Prior to the invention of Hadoop, the technologies underpinning modern storage and compute systems were relatively basic, limiting companies mostly to the analysis of "small data." Even this relatively basic form of analytics could be difficult, though, especially the integration of new data sources. With traditional data analytics, which relies on the use of relational databases (like SQL databases), made up of tables of structured data, every byte of raw data needs to be formatted in a specific way before it can be ingested into the database for analysis. This often lengthy process, commonly known as extract, transform, load (or ETL) is required for each new data source. The main problem with this 3-part process and approach is that it’s incredibly time and labor intensive, sometimes requiring up to 18 months for data scientists and engineers to implement or change. Once data was inside the database, though, in most cases it was easy enough for data analysts to query and analyze. But then along came the Internet, eCommerce, social media, mobile devices, marketing automation, Internet of Things (IoT) devices, etc., and the size, volume, and complexity of raw data became too much for all but a handful of institutions to analyze in the normal course of business.

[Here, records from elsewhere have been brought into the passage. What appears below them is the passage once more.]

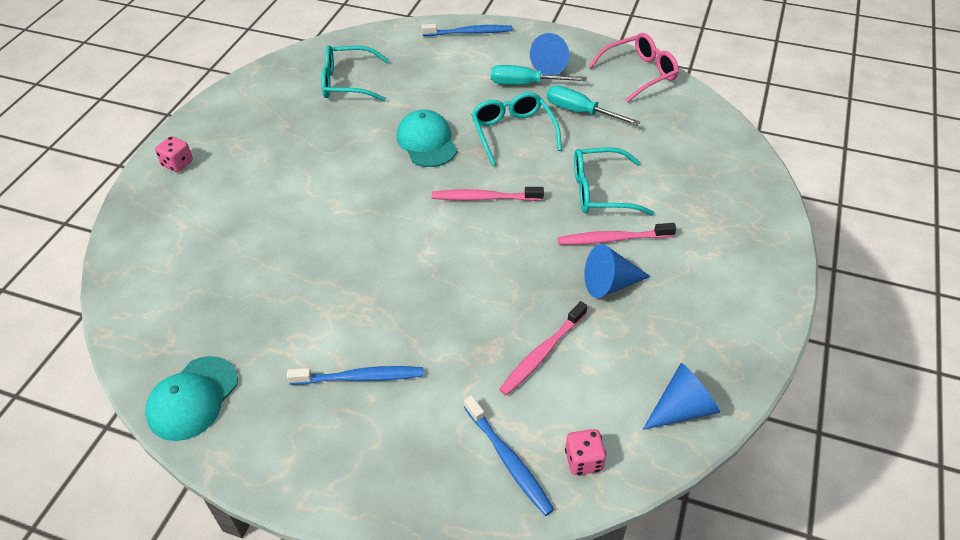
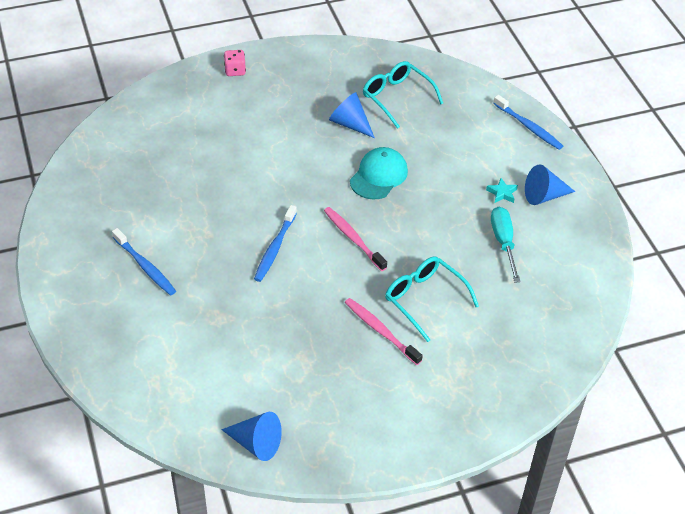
camera: 50 degrees right, 0 degrees up
(193, 398) = (70, 203): turquoise cap -> none
(508, 460) = (143, 372): blue toothbrush -> blue toothbrush (275, 248)
(513, 132) = (438, 216): turquoise glasses -> none
(525, 84) = (502, 193): turquoise screwdriver -> turquoise star
(542, 353) = (239, 345): pink toothbrush -> none
(583, 460) = (172, 410): pink dice -> none
(610, 284) = (334, 351): blue cone -> blue cone (350, 124)
(639, 73) = (593, 254): pink glasses -> none

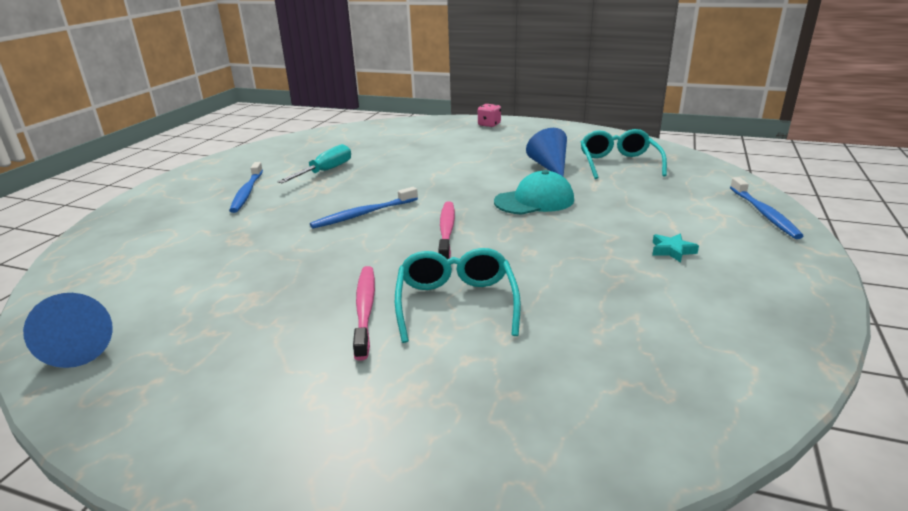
camera: 40 degrees right, 20 degrees down
(503, 242) = (628, 291): turquoise screwdriver -> turquoise screwdriver (325, 171)
(544, 196) = (734, 270): blue cone -> none

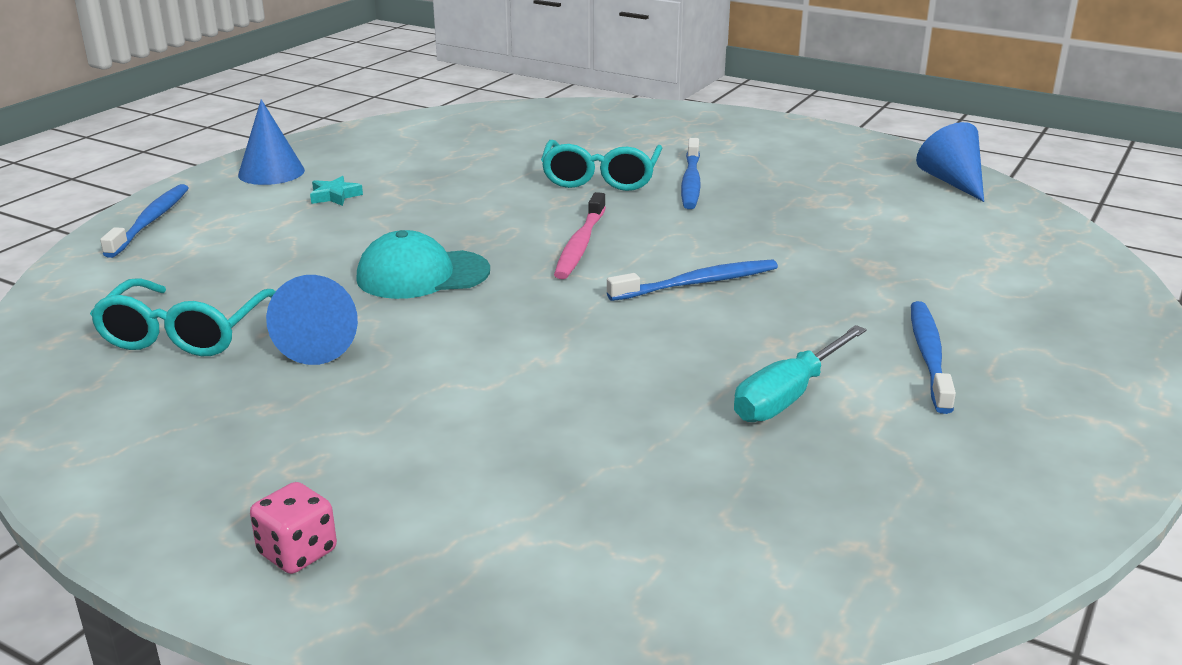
camera: 170 degrees left, 0 degrees up
(365, 309) = (691, 182): pink toothbrush -> blue toothbrush
(769, 270) = (271, 172): none -> blue cone

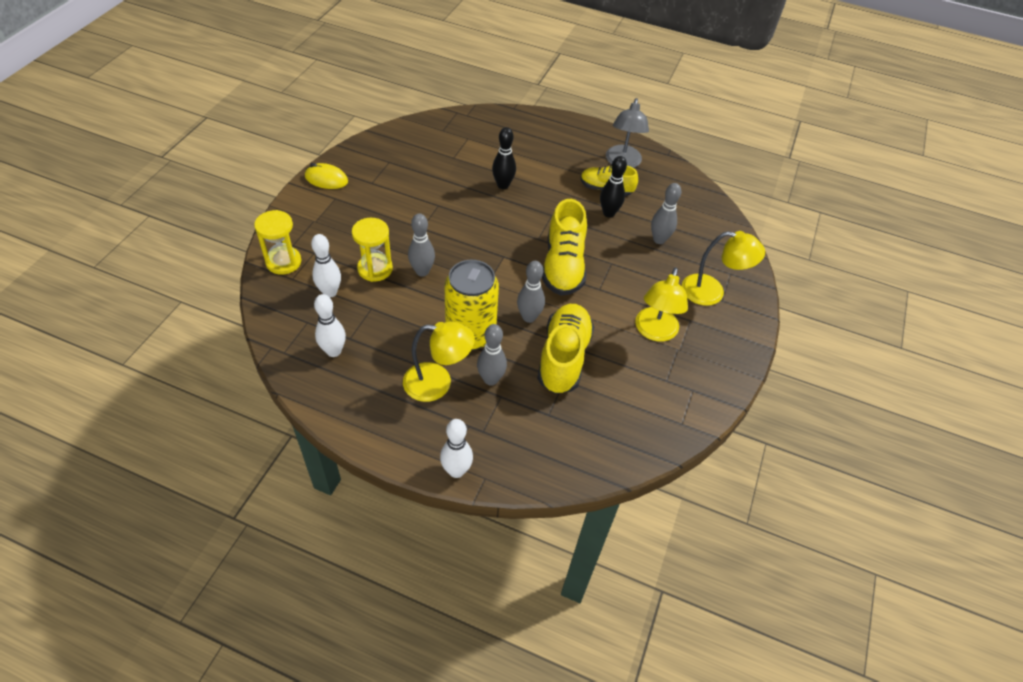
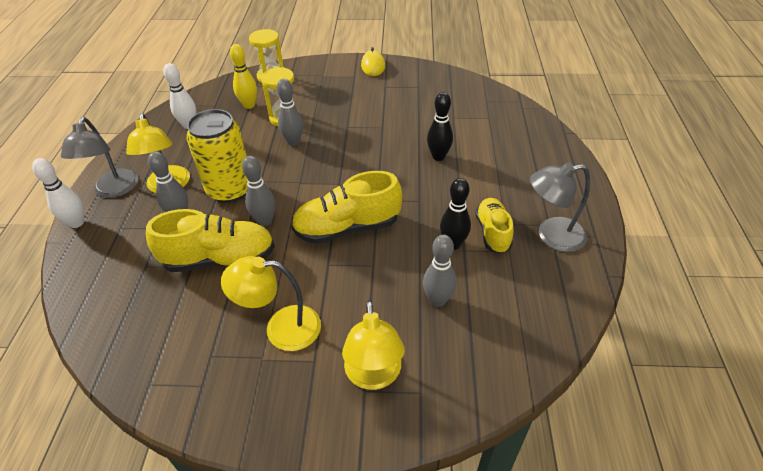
camera: 75 degrees right, 5 degrees down
(330, 292) = (249, 105): white bowling pin -> yellow bowling pin
(417, 433) = (114, 190): none -> grey lamp

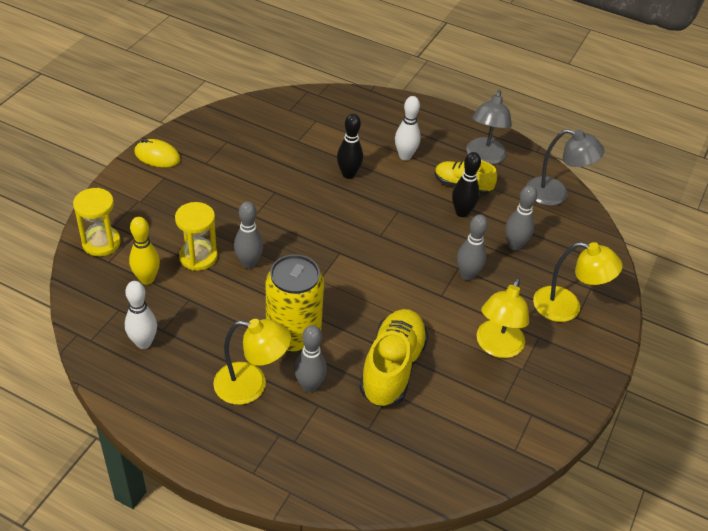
camera: 70 degrees left, 0 degrees up
(76, 223) = (260, 482): white bowling pin -> white bowling pin (405, 156)
(114, 190) = (223, 437): grey lamp -> grey lamp (556, 194)
(265, 221) = (359, 321): grey bowling pin -> grey bowling pin (467, 275)
(347, 228) = (404, 267): yellow shoe -> none

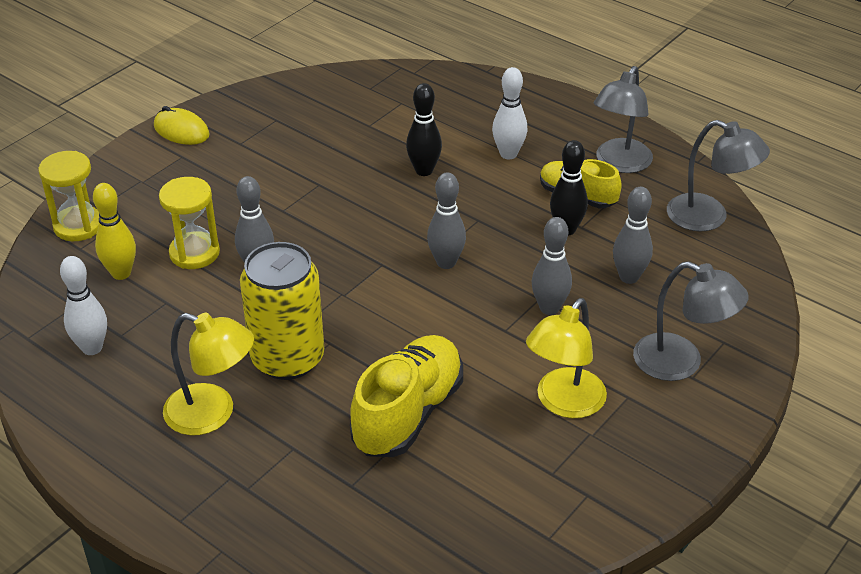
camera: 15 degrees right, 5 degrees down
(309, 386) = (289, 423): grey bowling pin -> grey bowling pin (446, 263)
(567, 307) = (681, 363): yellow lamp -> grey lamp

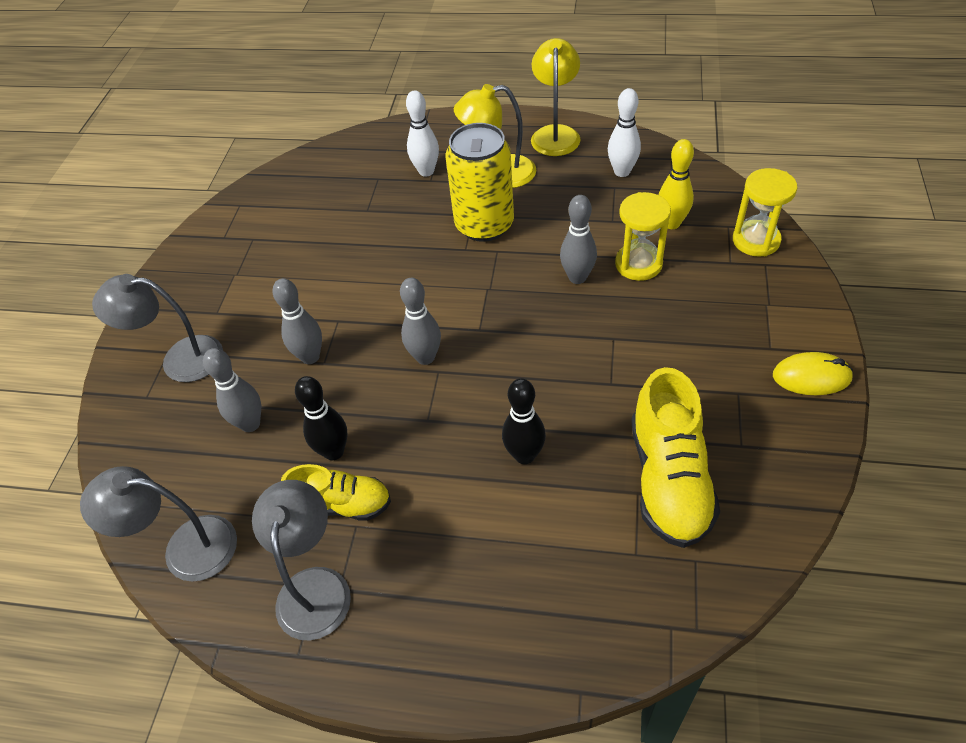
camera: 155 degrees right, 10 degrees up
(408, 413) = (371, 230): yellow shoe -> yellow shoe (669, 479)
(508, 154) = (451, 531): white bowling pin -> white bowling pin (426, 171)
(563, 403) = (264, 285): yellow lamp -> yellow lamp (555, 134)

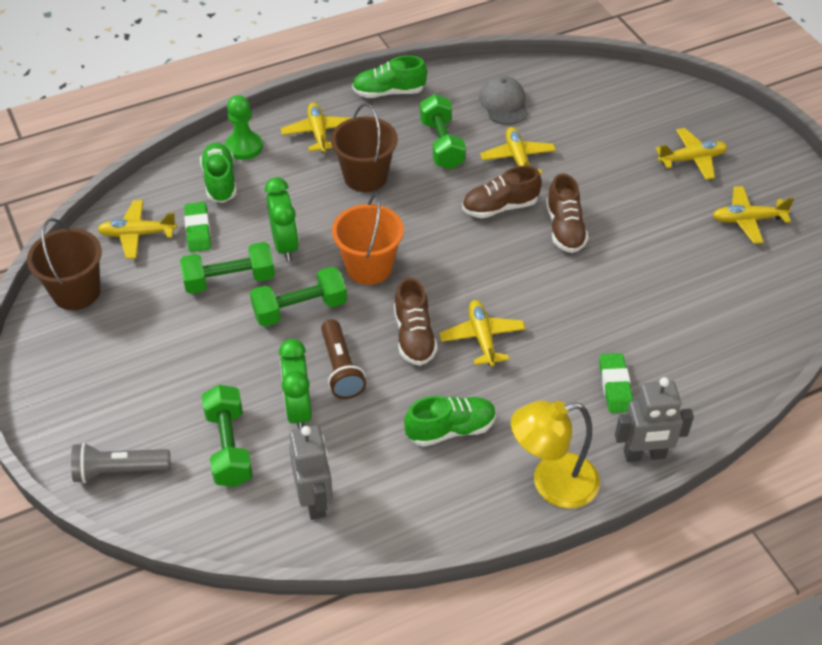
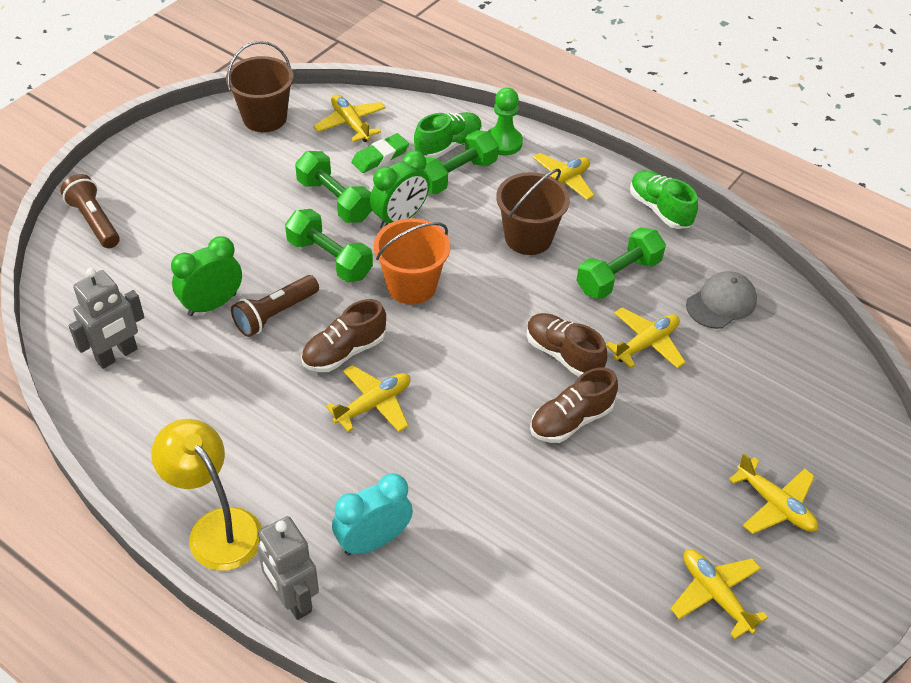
camera: 60 degrees right, 0 degrees up
(119, 471) = (94, 221): grey flashlight -> brown flashlight
(229, 447) = (149, 276): green dumbbell -> green dumbbell (456, 175)
(450, 429) = (244, 422): green shoe -> none
(615, 386) = (373, 541): green eraser -> turquoise clock

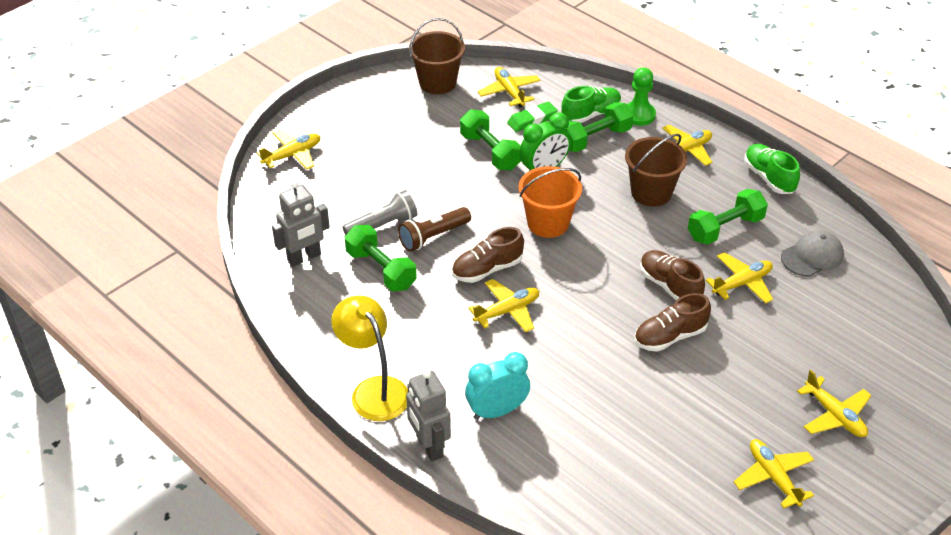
camera: 10 degrees right, 5 degrees down
(94, 221) = (292, 155): brown flashlight -> yellow plane
(212, 304) = (383, 225): green clock -> grey flashlight
(329, 259) = (482, 197): green dumbbell -> green dumbbell (381, 270)

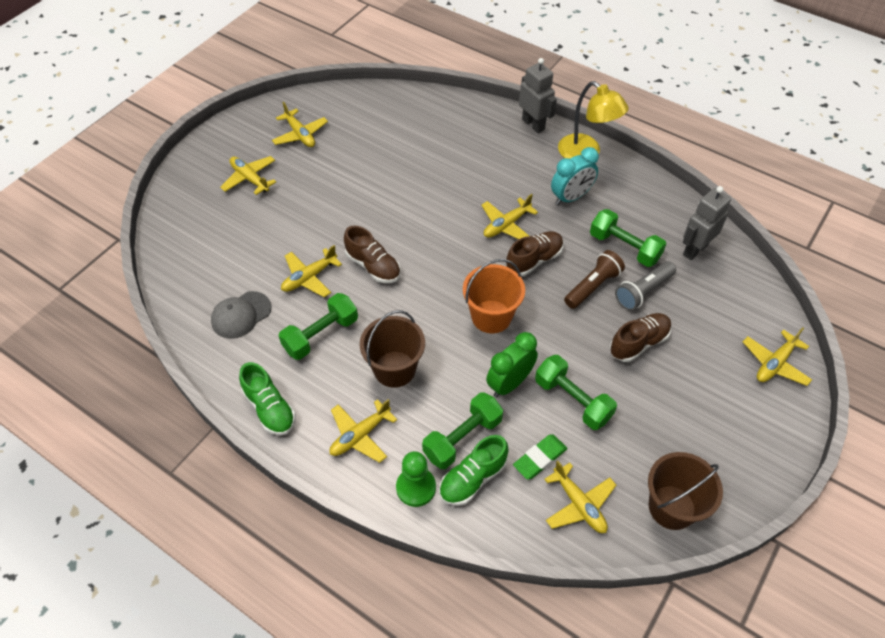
camera: 170 degrees right, 10 degrees up
(497, 411) = (494, 151): turquoise clock -> turquoise clock (571, 197)
(670, 337) = (372, 221): brown shoe -> brown shoe (638, 343)

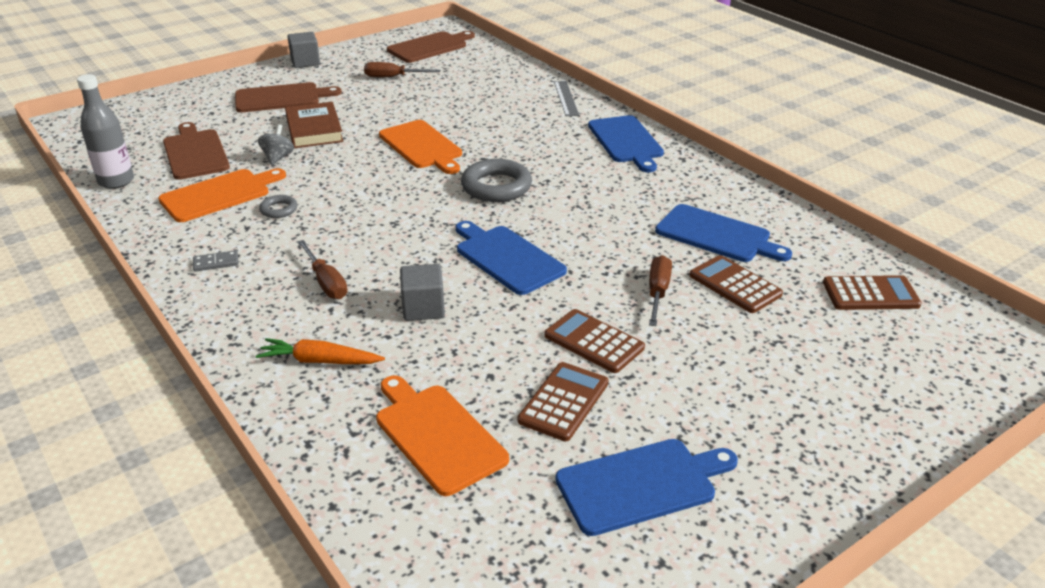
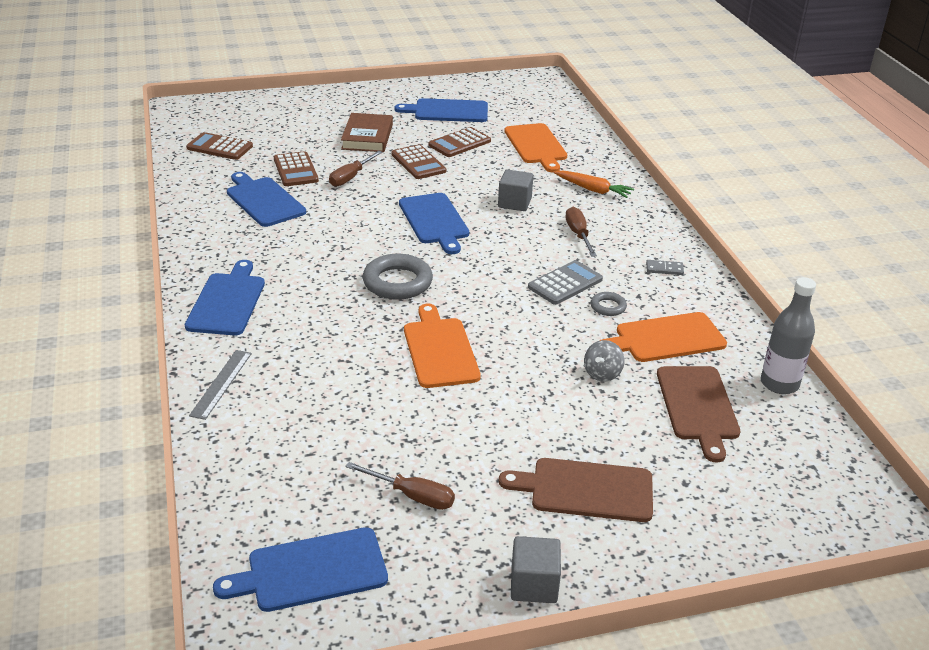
camera: 160 degrees left, 0 degrees up
(314, 130) = (553, 410): brown book -> brown book (367, 137)
(328, 222) = (565, 283): none -> grey calculator
(430, 47) = (311, 571): brown cutting board -> blue cutting board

Big data analytics is the often complex process of examining large and varied data sets - or big data - that has been generated by various sources such as eCommerce, mobile devices, social media and the Internet of Things (IoT). It involves integrating different data sources, transforming unstructured data into structured data, and generating insights from the data using specialized tools and techniques that spread out data processing over an entire network. The amount of digital data that exists is growing at a fast pace, doubling every two years. Big data analytics is the solution that came with a different approach for managing and analyzing all of these data sources. While the principles of traditional data analytics generally still apply, the scale and complexity of big data analytics required the development of new ways to store and process the petabytes of structured and unstructured data involved. The demand for faster speeds and greater storage capacities created a technological vacuum that was soon filled by new storage methods, such as data warehouses and data lakes, and nonrelational databases like NoSQL, as well as data processing and data management technologies and frameworks, such as open source Apache Hadoop, Spark, and Hive. Big data analytics takes advantage of advanced analytic techniques to analyze really big data sets that include structured, semi-structured and unstructured data, from various sources, and in different sizes from terabytes to zettabytes.
Big data analytics helps organizations harness their data and use advanced data science techniques and methods, such as natural language processing, deep learning, and machine learning, uncovering hidden patterns, unknown correlations, market trends and customer preferences, to identify new opportunities and make more informed business decisions.